Dernière mise à jour : juin 28

La colère refoulée est cumulative, et jour après jour elle tend un ressort qui risque de sauter à la figure à la moindre occasion .




La perspective de ce déchainement incontrôlable remplit de frayeur beaucoup de "faux calmes" qui retournent souvent ces tensions contre eux-mêmes jusqu'à s'en rendre malades.


Que faire de sa propre colère?


En premier lieu il s'agit de reconnaitre ses émotions, la joie, la tristesse, la peur, la honte, et la colère comme autant d'indicateurs précieux de notre rapport au Monde à un instant T.


Comme des voyants sur le tableau de bord d'une voiture, ils s'allument quand quelque chose ne va pas dans le moteur. Et parmi les émotions, le voyant rouge est celui de la colère.


Son expression est souvent malaisée dans le monde de l'entreprise, univers policé et "positif" où la rage ne semble pas avoir sa place. On coupe alors facilement le fil du voyant en continuant à jouer au bon petit soldat.


Et ça marche?


Bien sûr que non, la poursuite "comme si de rien n'était" ne résout rien, pour reprendre la métaphore de la voiture, elle peut conduire à des pannes très graves.

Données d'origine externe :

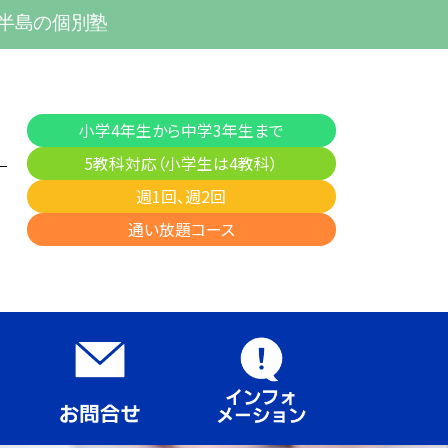
多半島の個別塾
小学4年生から中学3年生まで
5教科対応（小学生は4教科）
週1回、週2回
通い放題コース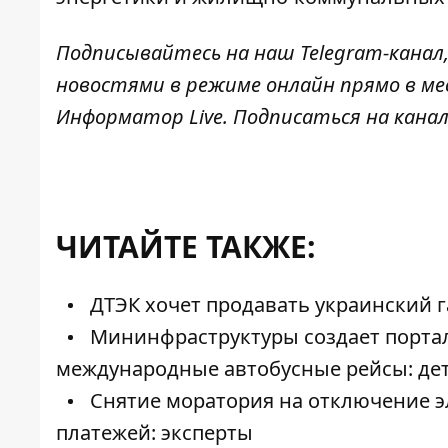
Подписывайтесь на наш
Telegram-канал
новостями в режиме онлайн прямо в ме
Информатор Live
. Подписаться на канал
ЧИТАЙТЕ ТАКЖЕ:
ДТЭК хочет продавать украинский га
Мининфраструктуры создает портал
международные автобусные рейсы: де
Снятие моратория на отключение э
платежей: эксперты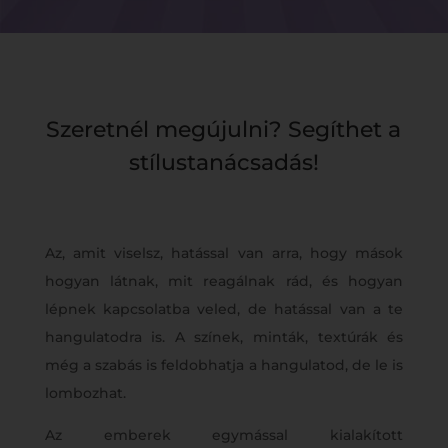
Szeretnél megújulni? Segíthet a
stílustanácsadás!
Az, amit viselsz, hatással van arra, hogy mások
hogyan látnak, mit reagálnak rád, és hogyan
lépnek kapcsolatba veled, de hatással van a te
hangulatodra is. A színek, minták, textúrák és
még a szabás is feldobhatja a hangulatod, de le is
lombozhat.
Az emberek egymással kialakított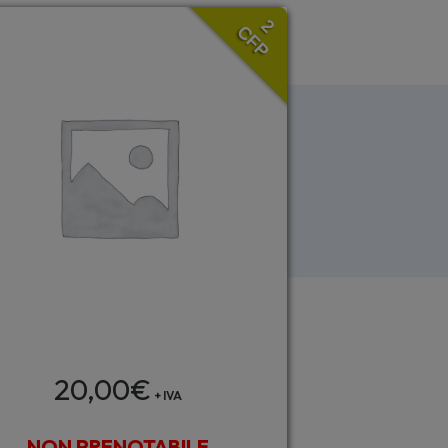
2
CFP
20,00
€
+ IVA
NON PRENOTABILE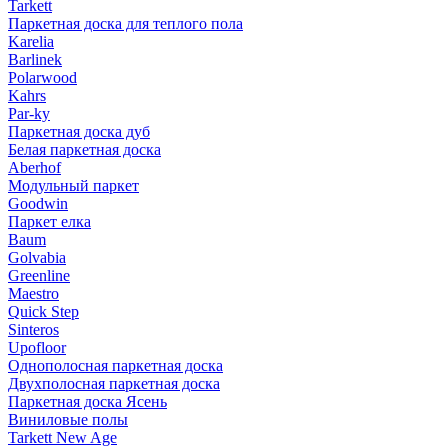
Tarkett
Паркетная доска для теплого пола
Karelia
Barlinek
Polarwood
Kahrs
Par-ky
Паркетная доска дуб
Белая паркетная доска
Aberhof
Модульный паркет
Goodwin
Паркет елка
Baum
Golvabia
Greenline
Maestro
Quick Step
Sinteros
Upofloor
Однополосная паркетная доска
Двухполосная паркетная доска
Паркетная доска Ясень
Виниловые полы
Tarkett New Age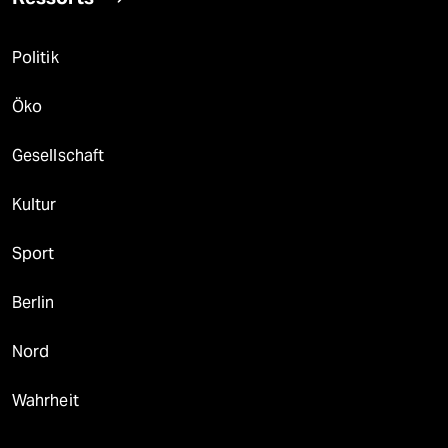
Politik
Öko
Gesellschaft
Kultur
Sport
Berlin
Nord
Wahrheit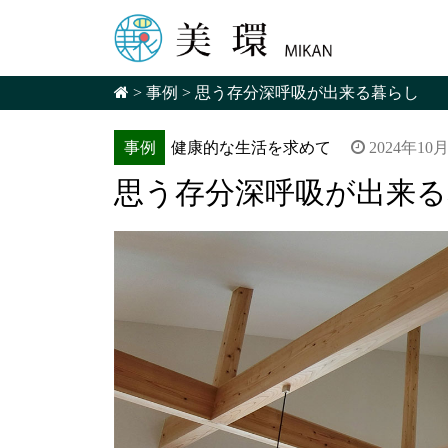
>
事例
>
思う存分深呼吸が出来る暮らし
事例
健康的な生活を求めて
2024年10
思う存分深呼吸が出来る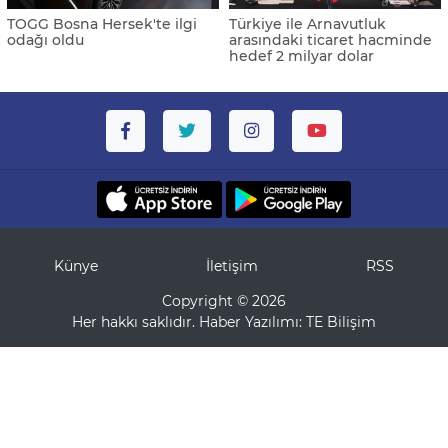
TOGG Bosna Hersek'te ilgi
Türkiye ile Arnavutluk
odağı oldu
arasındaki ticaret hacminde
hedef 2 milyar dolar
Künye
İletişim
RSS
Copyright © 2026
Her hakkı saklıdır. Haber Yazılımı:
TE Bilişim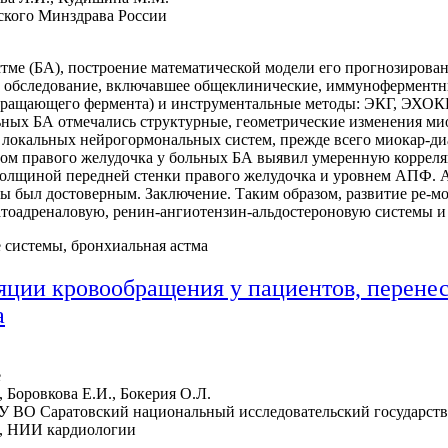
кого Минздрава России
тме (БА), построение математической модели его прогнозирова
е обследование, включавшее общеклинические, иммуноферментн
вращающего фермента) и инструментальные методы: ЭКГ, ЭХОКГ
льных БА отмечались структурные, геометрические изменения ми
я локальных нейрогормональных систем, прежде всего миокар-д
ом правого желудочка у больных БА выявил умеренную корреляц
толщиной передней стенки правого желудочка и уровнем АПФ. 
мы был достоверным. Заключение. Таким образом, развитие ре-м
оадреналовую, ренин-ангиотензин-альдостероновую системы и 
 системы, бронхиальная астма
ляции кровообращения у пациентов, перен
а
е
, Боровкова Е.И., Бокерия О.Л.
ВО Саратовский национальный исследовательский государств
и, НИИ кардиологии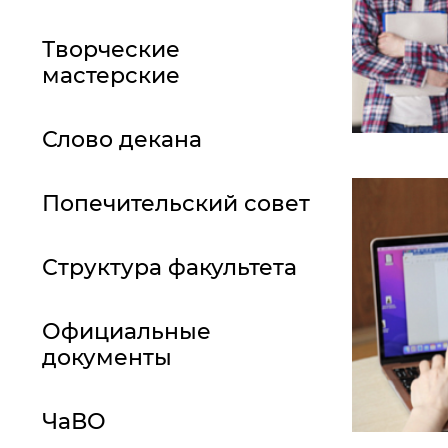
Творческие
мастерские
Слово декана
Попечительский совет
Структура факультета
Официальные
документы
ЧаВО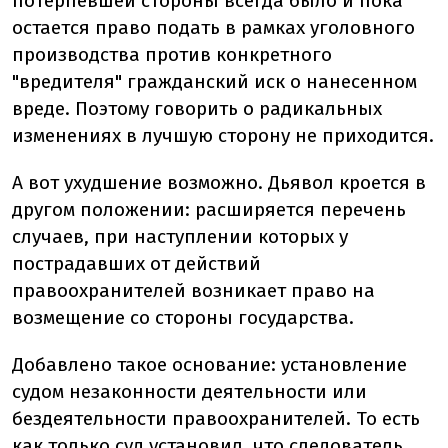
потерпевшей стороны всегда было и пока
остается право подать в рамках уголовного
производства против конкретного
"вредителя" гражданский иск о нанесенном
вреде. Поэтому говорить о радикальных
изменениях в лучшую сторону не приходится.
А вот ухудшение возможно. Дьявол кроется в
другом положении: расширяется перечень
случаев, при наступлении которых у
пострадавших от действий
правоохранителей возникает право на
возмещение со стороны государства.
Добавлено такое основание: установление
судом незаконности деятельности или
бездеятельности правоохранителей. То есть
как только суд установил, что следователь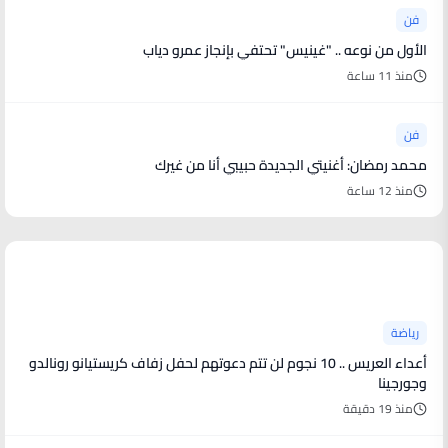
فن
الأول من نوعه .. "غينيس" تحتفي بإنجاز عمرو دياب
منذ 11 ساعة
فن
محمد رمضان: أغنيتي الجديدة حبيبي أنا من غيرك
منذ 12 ساعة
أخبار رياضية
رياضة
أعداء العريس .. 10 نجوم لن تتم دعوتهم لحفل زفاف كريستيانو رونالدو
وجورجينا
منذ 19 دقيقة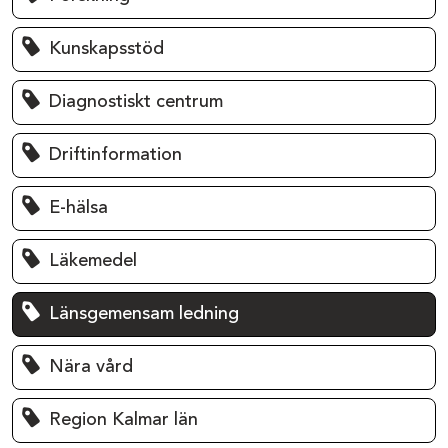
Kunskapsstöd
Diagnostiskt centrum
Driftinformation
E-hälsa
Läkemedel
Länsgemensam ledning
Nära vård
Region Kalmar län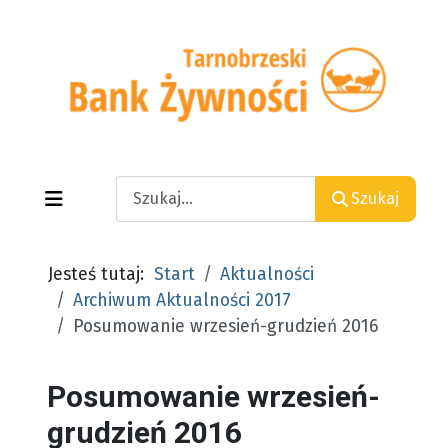
Search
Szukaj
Jesteś tutaj:
Start
Aktualności
Archiwum Aktualności 2017
Posumowanie wrzesień-grudzień 2016
Posumowanie wrzesień-
grudzień 2016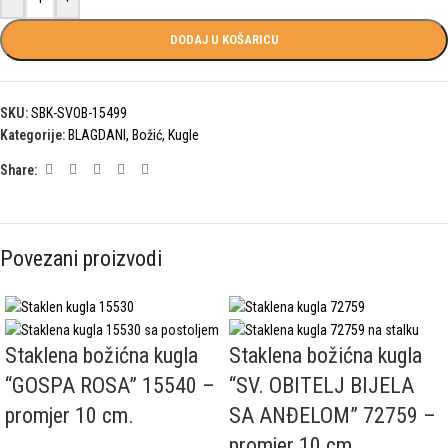
DODAJ U KOŠARICU
SKU:
SBK-SVOB-15499
Kategorije:
BLAGDANI
,
Božić
,
Kugle
Share:
Povezani proizvodi
Staklena božićna kugla
Staklena božićna kugla
“GOSPA ROSA” 15540 –
“SV. OBITELJ BIJELA
promjer 10 cm.
SA ANĐELOM” 72759 –
promjer 10 cm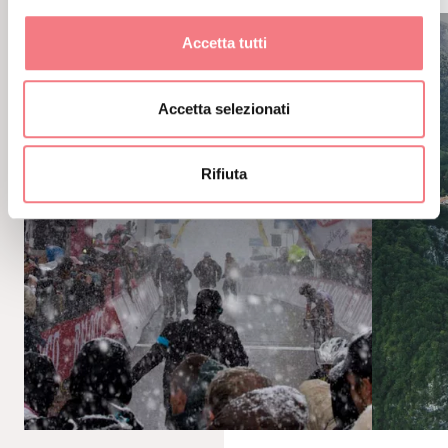
Accetta tutti
Accetta selezionati
Rifiuta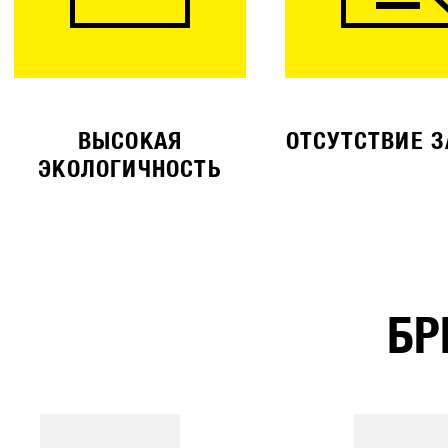
ВЫСОКАЯ
ОТСУТСТВИЕ 
ЭКОЛОГИЧНОСТЬ
БР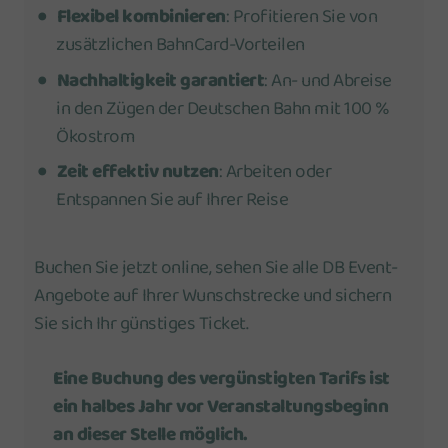
Flexibel kombinieren
: Profitieren Sie von
zusätzlichen BahnCard-Vorteilen
Nachhaltigkeit garantiert
: An- und Abreise
in den Zügen der Deutschen Bahn mit 100 %
Ökostrom
Zeit effektiv nutzen
: Arbeiten oder
Entspannen Sie auf Ihrer Reise
Buchen Sie jetzt online, sehen Sie alle DB Event-
Angebote auf Ihrer Wunschstrecke und sichern
Sie sich Ihr günstiges Ticket.
Eine Buchung des vergünstigten Tarifs ist
ein halbes Jahr vor Veranstaltungsbeginn
an dieser Stelle möglich.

Une autre posture est beaucoup plus efficace: au lieu de craindre et d'ignorer cette alarme, la regarder en face et l'interpréter.


Quand la colère arrive, il est bon de l'accueillir comme un message utile et de s'interroger sur sa signification. Elle nait le plus souvent d'un sentiment d'injustice ou de quelque chose qui ne se passe pas comme on le voudrait.


En s'appliquant à relier cette émotion avec sa ou ses causes, on passe du symptôme au problème, problème dont on peut enfin s'occuper.


Ensuite il est utile de réagir promptement et de la façon la plus acceptable possible à l'anomalie qui l'a générée. En la corrigeant si possible, et en l'acceptant si l'on ne peut rien y faire.


Et enfin il faut être optimiste sur le fait qu'une colère peut s'exprimer de façon polie, respectueuse et tout à fait acceptable socialement.


Tout ça est une question de pratique (le rôle du coach est de vous y entrainer) et de confiance. Ces colères accumulées peuvent mettre du temps à être évacuées. En attendant de devenir expert à ce jeu, on a le droit d'y être maladroit, mais les premiers bienfaits de cette stratégie arrivent en général très rapidement.


L'objectif: s'approprier l'idée paradoxale d'exprimer sa colère de façon calme et posée, bref, atteindre un haut degré d'affirmation de soi.